Written instruction A: In the thread on setting the Python path for PySpark, what default Python version did the poster who edited .bash_profile discover they had?

-- Start Passage to read --

This may happen also if you're working within an environment. In this case, it may be harder to retrieve the correct path to the python executable (and anyway I think it's not a good idea to hardcode the path if you want to share it with others).
If you run the following lines at the beginning of your script/notebook (at least before you create the SparkSession/SparkContext) the problem is solved:
import os
import sys
os.environ['PYSPARK_PYTHON'] = sys.executable
os.environ['PYSPARK_DRIVER_PYTHON'] = sys.executable
Package os allows you to set global variables; package sys gives the string with the absolute path of the executable binary for the Python interpreter.

I got the same issue, and I set both variable in .bash_profile
export PYSPARK_PYTHON=/usr/local/bin/python3
export PYSPARK_DRIVER_PYTHON=/usr/local/bin/python3
But My problem is still there.
Then I found out the problem is that my default python version is python 2.7 by typing python --version
So I solved the problem by following below page:
How to set Python's default version to 3.x on OS X?

Just run the code below in the very beginning of your code. I am using Python3.7. You might need to run locate python3.7 to get your Python path.
import os
os.environ["PYSPARK_PYTHON"] = "/Library/Frameworks/Python.framework/Versions/3.7/bin/python3.7"
os.environ["PYSPARK_DRIVER_PYTHON"] = "/Library/Frameworks/Python.framework/Versions/3.7/bin/python3.7"

I'm using Jupyter Notebook to study PySpark, and that's what worked for me.

-- End Passage to read --
-- Start Supplied data --

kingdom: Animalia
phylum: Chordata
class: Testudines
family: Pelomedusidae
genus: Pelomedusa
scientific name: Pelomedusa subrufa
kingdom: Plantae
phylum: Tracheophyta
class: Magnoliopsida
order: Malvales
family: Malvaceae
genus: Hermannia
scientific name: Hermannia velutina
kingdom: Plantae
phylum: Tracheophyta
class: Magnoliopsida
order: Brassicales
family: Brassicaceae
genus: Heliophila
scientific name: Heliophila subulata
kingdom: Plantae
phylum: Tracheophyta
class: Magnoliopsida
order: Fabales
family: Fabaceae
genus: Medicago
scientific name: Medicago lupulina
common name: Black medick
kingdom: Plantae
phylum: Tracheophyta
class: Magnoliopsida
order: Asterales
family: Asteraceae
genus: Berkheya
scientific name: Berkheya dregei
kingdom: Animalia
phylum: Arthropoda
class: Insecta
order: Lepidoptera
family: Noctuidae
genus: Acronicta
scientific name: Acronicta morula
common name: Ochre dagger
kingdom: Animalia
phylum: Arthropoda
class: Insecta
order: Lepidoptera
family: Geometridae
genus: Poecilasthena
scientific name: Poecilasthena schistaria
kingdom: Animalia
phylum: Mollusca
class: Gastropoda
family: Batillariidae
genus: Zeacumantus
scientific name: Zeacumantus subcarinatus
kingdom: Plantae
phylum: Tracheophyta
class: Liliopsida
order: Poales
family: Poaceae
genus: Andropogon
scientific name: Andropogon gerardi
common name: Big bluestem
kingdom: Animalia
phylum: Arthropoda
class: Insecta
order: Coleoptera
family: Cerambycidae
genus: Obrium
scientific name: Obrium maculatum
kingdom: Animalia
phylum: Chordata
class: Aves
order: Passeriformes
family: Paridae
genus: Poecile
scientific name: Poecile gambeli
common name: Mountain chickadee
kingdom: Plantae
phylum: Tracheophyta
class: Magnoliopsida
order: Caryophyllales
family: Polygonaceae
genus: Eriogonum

-- End Supplied data --

Written instruction B: Reproduce the rows from the line containing "family: Geometridae" through the final row, renaming "scientific name" to "species" and leaving everything else unchanged.

Complete answer A: Python 2.7

Complete answer B:
family: Geometridae
genus: Poecilasthena
species: Poecilasthena schistaria
kingdom: Animalia
phylum: Mollusca
class: Gastropoda
family: Batillariidae
genus: Zeacumantus
species: Zeacumantus subcarinatus
kingdom: Plantae
phylum: Tracheophyta
class: Liliopsida
order: Poales
family: Poaceae
genus: Andropogon
species: Andropogon gerardi
common name: Big bluestem
kingdom: Animalia
phylum: Arthropoda
class: Insecta
order: Coleoptera
family: Cerambycidae
genus: Obrium
species: Obrium maculatum
kingdom: Animalia
phylum: Chordata
class: Aves
order: Passeriformes
family: Paridae
genus: Poecile
species: Poecile gambeli
common name: Mountain chickadee
kingdom: Plantae
phylum: Tracheophyta
class: Magnoliopsida
order: Caryophyllales
family: Polygonaceae
genus: Eriogonum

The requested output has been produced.